--- Aim of the task ---
Please print only the top portion of the entries below, ending with the line that contains "Articole recente", exactly as written.

══ Data in this exercise ══

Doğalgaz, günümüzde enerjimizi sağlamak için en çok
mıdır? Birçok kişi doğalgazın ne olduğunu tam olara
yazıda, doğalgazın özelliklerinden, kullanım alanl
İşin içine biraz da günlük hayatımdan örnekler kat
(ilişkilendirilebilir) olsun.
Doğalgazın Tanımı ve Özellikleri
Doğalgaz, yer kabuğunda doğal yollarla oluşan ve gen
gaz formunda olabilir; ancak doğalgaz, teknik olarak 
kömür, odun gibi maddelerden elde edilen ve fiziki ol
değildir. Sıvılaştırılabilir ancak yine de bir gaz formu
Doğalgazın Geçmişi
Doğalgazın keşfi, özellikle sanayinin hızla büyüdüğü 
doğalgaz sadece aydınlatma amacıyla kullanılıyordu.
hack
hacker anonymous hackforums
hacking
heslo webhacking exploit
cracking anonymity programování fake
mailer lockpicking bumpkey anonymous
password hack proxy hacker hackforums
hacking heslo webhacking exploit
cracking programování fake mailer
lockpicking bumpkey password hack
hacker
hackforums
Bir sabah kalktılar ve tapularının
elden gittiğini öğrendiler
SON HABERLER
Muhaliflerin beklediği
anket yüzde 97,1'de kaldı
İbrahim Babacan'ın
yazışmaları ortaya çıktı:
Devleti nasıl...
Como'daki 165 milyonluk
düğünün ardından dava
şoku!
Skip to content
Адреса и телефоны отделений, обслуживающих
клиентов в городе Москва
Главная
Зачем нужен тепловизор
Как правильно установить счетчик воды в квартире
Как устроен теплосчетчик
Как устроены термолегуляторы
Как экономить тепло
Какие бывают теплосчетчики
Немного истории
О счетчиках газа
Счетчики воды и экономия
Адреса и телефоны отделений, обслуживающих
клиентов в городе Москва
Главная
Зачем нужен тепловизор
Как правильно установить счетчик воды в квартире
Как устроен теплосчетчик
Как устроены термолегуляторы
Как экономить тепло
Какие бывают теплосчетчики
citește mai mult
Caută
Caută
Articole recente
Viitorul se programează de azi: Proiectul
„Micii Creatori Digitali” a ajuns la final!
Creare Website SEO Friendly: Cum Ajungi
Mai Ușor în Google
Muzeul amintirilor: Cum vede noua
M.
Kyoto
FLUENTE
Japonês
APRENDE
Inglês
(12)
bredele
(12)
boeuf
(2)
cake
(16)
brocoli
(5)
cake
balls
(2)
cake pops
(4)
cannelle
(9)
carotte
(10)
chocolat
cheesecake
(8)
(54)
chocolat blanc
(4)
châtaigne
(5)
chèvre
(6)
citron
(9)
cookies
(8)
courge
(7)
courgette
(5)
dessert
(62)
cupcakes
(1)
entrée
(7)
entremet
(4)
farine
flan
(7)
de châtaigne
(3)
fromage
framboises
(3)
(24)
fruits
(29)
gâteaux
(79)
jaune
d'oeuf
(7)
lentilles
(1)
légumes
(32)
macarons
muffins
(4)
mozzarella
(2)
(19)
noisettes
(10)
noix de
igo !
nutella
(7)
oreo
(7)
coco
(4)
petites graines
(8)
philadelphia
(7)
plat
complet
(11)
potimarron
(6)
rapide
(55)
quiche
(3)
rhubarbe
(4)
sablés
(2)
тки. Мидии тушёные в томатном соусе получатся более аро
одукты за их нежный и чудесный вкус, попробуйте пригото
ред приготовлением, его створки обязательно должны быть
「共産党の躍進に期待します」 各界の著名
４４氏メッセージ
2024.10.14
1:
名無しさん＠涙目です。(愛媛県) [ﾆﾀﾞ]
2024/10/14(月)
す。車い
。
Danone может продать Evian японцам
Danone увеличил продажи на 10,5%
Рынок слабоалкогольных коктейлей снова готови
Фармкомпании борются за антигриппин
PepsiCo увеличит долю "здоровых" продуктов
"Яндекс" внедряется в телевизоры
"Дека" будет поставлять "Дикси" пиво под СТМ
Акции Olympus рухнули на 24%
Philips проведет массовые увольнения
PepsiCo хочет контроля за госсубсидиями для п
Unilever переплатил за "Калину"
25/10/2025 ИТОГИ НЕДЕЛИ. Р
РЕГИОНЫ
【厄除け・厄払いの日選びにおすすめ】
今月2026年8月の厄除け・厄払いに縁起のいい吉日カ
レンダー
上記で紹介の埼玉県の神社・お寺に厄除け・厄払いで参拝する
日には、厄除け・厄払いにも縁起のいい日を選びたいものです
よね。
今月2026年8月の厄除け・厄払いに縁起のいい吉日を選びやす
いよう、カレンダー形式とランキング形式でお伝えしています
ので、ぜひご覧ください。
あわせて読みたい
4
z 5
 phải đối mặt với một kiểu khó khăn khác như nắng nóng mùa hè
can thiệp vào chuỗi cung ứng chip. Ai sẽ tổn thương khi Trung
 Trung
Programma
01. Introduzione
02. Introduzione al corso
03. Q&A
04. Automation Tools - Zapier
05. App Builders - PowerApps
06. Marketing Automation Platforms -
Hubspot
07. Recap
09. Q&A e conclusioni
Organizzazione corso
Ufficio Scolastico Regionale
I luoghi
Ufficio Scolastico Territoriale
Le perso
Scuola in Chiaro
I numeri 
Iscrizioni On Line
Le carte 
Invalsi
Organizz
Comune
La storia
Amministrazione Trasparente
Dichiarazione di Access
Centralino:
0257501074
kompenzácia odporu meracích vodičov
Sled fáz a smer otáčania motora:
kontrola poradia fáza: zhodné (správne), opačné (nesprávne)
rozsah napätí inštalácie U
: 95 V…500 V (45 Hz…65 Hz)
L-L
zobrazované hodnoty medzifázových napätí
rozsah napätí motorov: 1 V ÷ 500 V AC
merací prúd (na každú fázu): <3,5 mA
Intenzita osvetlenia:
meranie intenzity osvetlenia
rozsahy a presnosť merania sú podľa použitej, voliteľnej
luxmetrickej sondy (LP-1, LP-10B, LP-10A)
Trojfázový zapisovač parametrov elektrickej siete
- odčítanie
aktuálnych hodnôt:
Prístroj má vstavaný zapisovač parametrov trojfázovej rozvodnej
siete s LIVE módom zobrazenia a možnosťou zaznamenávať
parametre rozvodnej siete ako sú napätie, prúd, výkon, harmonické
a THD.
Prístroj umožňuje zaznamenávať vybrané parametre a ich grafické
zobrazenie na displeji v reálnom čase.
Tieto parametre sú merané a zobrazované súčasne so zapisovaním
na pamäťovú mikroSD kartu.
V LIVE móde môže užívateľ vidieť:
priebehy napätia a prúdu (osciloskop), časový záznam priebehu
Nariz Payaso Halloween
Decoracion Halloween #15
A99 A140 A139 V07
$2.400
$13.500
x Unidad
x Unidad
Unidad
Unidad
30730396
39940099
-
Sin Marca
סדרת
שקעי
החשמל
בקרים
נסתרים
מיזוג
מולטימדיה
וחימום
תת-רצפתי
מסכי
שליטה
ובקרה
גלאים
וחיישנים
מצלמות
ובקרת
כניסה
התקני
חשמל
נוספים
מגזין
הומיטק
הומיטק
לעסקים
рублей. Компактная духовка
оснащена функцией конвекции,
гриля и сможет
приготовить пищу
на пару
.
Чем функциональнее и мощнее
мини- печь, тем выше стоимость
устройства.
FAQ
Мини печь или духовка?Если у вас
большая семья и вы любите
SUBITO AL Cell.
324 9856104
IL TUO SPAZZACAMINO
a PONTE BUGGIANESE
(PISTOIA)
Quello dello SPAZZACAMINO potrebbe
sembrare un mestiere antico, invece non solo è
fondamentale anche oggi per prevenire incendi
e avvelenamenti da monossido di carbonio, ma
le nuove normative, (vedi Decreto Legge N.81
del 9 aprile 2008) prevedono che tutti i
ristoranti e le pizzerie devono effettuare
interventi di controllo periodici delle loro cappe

═══

--- Response for this exercise ---
Doğalgaz, günümüzde enerjimizi sağlamak için en çok
mıdır? Birçok kişi doğalgazın ne olduğunu tam olara
yazıda, doğalgazın özelliklerinden, kullanım alanl
İşin içine biraz da günlük hayatımdan örnekler kat
(ilişkilendirilebilir) olsun.
Doğalgazın Tanımı ve Özellikleri
Doğalgaz, yer kabuğunda doğal yollarla oluşan ve gen
gaz formunda olabilir; ancak doğalgaz, teknik olarak 
kömür, odun gibi maddelerden elde edilen ve fiziki ol
değildir. Sıvılaştırılabilir ancak yine de bir gaz formu
Doğalgazın Geçmişi
Doğalgazın keşfi, özellikle sanayinin hızla büyüdüğü 
doğalgaz sadece aydınlatma amacıyla kullanılıyordu.
hack
hacker anonymous hackforums
hacking
heslo webhacking exploit
cracking anonymity programování fake
mailer lockpicking bumpkey anonymous
password hack proxy hacker hackforums
hacking heslo webhacking exploit
cracking programování fake mailer
lockpicking bumpkey password hack
hacker
hackforums
Bir sabah kalktılar ve tapularının
elden gittiğini öğrendiler
SON HABERLER
Muhaliflerin beklediği
anket yüzde 97,1'de kaldı
İbrahim Babacan'ın
yazışmaları ortaya çıktı:
Devleti nasıl...
Como'daki 165 milyonluk
düğünün ardından dava
şoku!
Skip to content
Адреса и телефоны отделений, обслуживающих
клиентов в городе Москва
Главная
Зачем нужен тепловизор
Как правильно установить счетчик воды в квартире
Как устроен теплосчетчик
Как устроены термолегуляторы
Как экономить тепло
Какие бывают теплосчетчики
Немного истории
О счетчиках газа
Счетчики воды и экономия
Адреса и телефоны отделений, обслуживающих
клиентов в городе Москва
Главная
Зачем нужен тепловизор
Как правильно установить счетчик воды в квартире
Как устроен теплосчетчик
Как устроены термолегуляторы
Как экономить тепло
Какие бывают теплосчетчики
citește mai mult
Caută
Caută
Articole recente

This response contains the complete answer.